**EXTRACT TO READ:**
# Easily determine all available framebuffer video modes

## chris.pickett

Hi.  I posted about this at the end of Narada's excellent framebuffer thread, and PM'd him about including it in his guide, but he didn't reply (although he replied below my post to someone else), so I'm just assuming he has some problems with it relying on a (quasi-)illegal hostings of MS-DOS 6.22 and this LFB.EXE program (it's apparently not illegal for me to download copyrighted content in Canada, so ......).  Anyone reading this should feel free to suggest an open source workaround.  Anyway, whether or not this is the case (Narada?), see page 13 of the guide for my instructions.  It really works and it lets all those laptop users out there take full advantage of their video cards in console mode.  Links running in 1400x1050 on my Thinkpad A20p looks great!

https://forums.gentoo.org/viewtopic.php?t=49036&postdays=0&postorder=asc&start=300

I figure it's useful enough to warrant a separate post anyway, since few people are going to scroll through all those pages, even if it's their first time reading the guide, and there's probably others who have read the guide and are not going to bother re-reading it even if it's updated.

Cheers,

Chris

----------

## BradN

I imagine the LFB file should be legal to redistribute (or at least, I don't think anyone would show up and break down your door...).  You could try using it with a FreeDOS boot disk and if that works, just give a link to that and LFB.EXE

----------

## chris.pickett

I just tried with the FreeDOS .img file available from their website, and while I can copy the LFB.EXE program to the floppy, when I reboot there are two strange things:

1) It hangs if I choose the CD-ROM option

2) It doesn't work at all if I choose the no CD-ROM option, because lfb.exe doesn't show up.

If anyone manages to get this working, I'll gladly update what I wrote with new instructions, but unfortunately right now I have more pressing issues to solve (I would of course be interested in a native-to-linux solution just because that's the best way to do it) ... anyway ... don't download the 622c.zip file if you think it's morally and / or legally wrong in your country! :)

----------

## hypnotic

Chris,

Thanks for the great tool. Unfortunately for me, it didn't give me that answer I need (ie, looking for a widescreen 1680x1050 VESA mode)

Here's an easier way to use lfb.exe under linux. This is an especially important alternative for those like me who own laptops without floppy drives.

Instead of creating a DOS boot floppy, just  "emerge dosemu". 

Then, run "dosemu" at a console or run "xdosemu" from X. This will give you a fake C: drive that's actually located in your home directory. Be sure to read the instructions on how to exit your fake DOS session.

**DATA:**
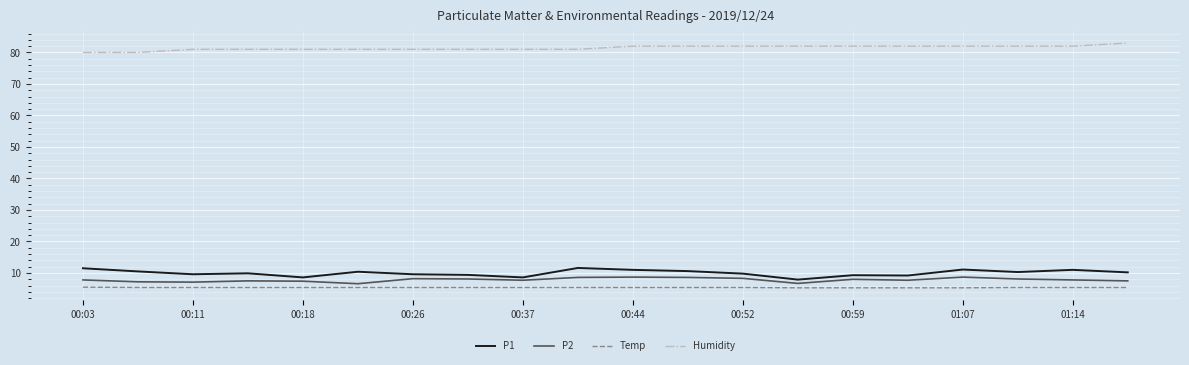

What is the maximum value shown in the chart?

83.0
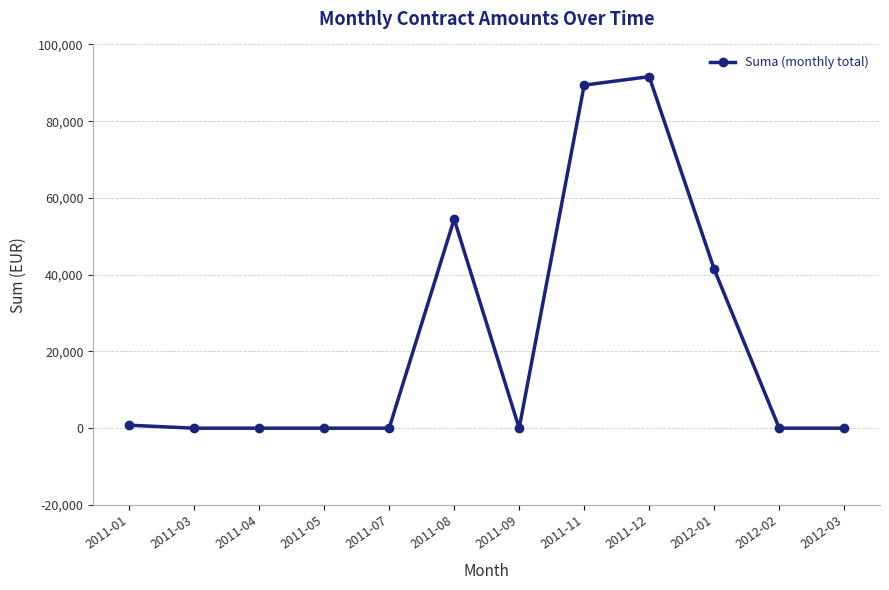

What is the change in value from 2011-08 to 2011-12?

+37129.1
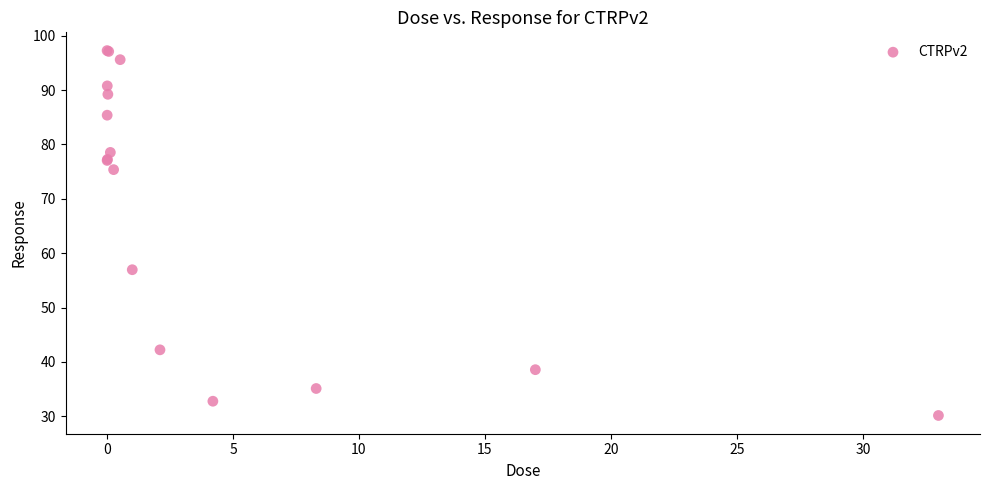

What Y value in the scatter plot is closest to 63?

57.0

**BRIEF 1:** In the video modes thread, which laptop does Chris say runs Links at 1400x1050?
**BRIEF 2:** Carry on the video modes thread, starting right after its last sentence.

**TASK RESPONSE 1:** A Thinkpad A20p.

**TASK RESPONSE 2:**
Next, go to a different terminal or console and find the directory created by dosemu. It's probably "~/dosemu/freedos" if you're running Gentoo.

Now use wget to retireve lfb.exe as you recommended in your posts. Put it in the directory you found above.

Finally, go back to the dos emulator and run "lfb | more". It's not quite native, but maybe it's the next best thing.  :Smile: 

When run at the console, my result was "VESA nicht installiert". Not sure if this is related to the framebuffer or not.

When run under X (KDE), using my laptop's native resolution of 1680x1050, lfb seemed to work. Unfortunately, the only modes listed were the standard 4:3 modes ranging up to 1600x1200.

cheers,

hypno

----------

## chris.pickett

yeah, I guess that's no good.  if you can get it to work under X, then X must be able to set the video mode somehow.  however, if you can only get that mode with a proprietary binary driver, maybe there's no way to set it by hand.  hmmmmmmmmm.  i guess you could write down all the numbers that lfb.exe gives you, and then systematically try those that are missing (I think the non-standard ones start at 0x320, but I might be off by a little).

fwiw, i barely use the framebuffer at all for real work.  a terminal emulator like aterm is much nicer to use, once you get one set up properly, with a nice font, semi-transparent background, and no scrollbar.  or konsole even if you're using kde.  at least you're not stuck at 1200x800 or something horrible in X.

----------

## hypnotic

Yep. Terminals under X generally seem better than framebuffer console. I was using framebuffer because I couldn't find a window manager I liked. But with this new, fast laptop, I've discovered that KDE doesn't suck. I'll probobly stick with using X and KDE for a while. WindowMaker is simpler but it's just too counter-intuitive to a linux noob from the windows world.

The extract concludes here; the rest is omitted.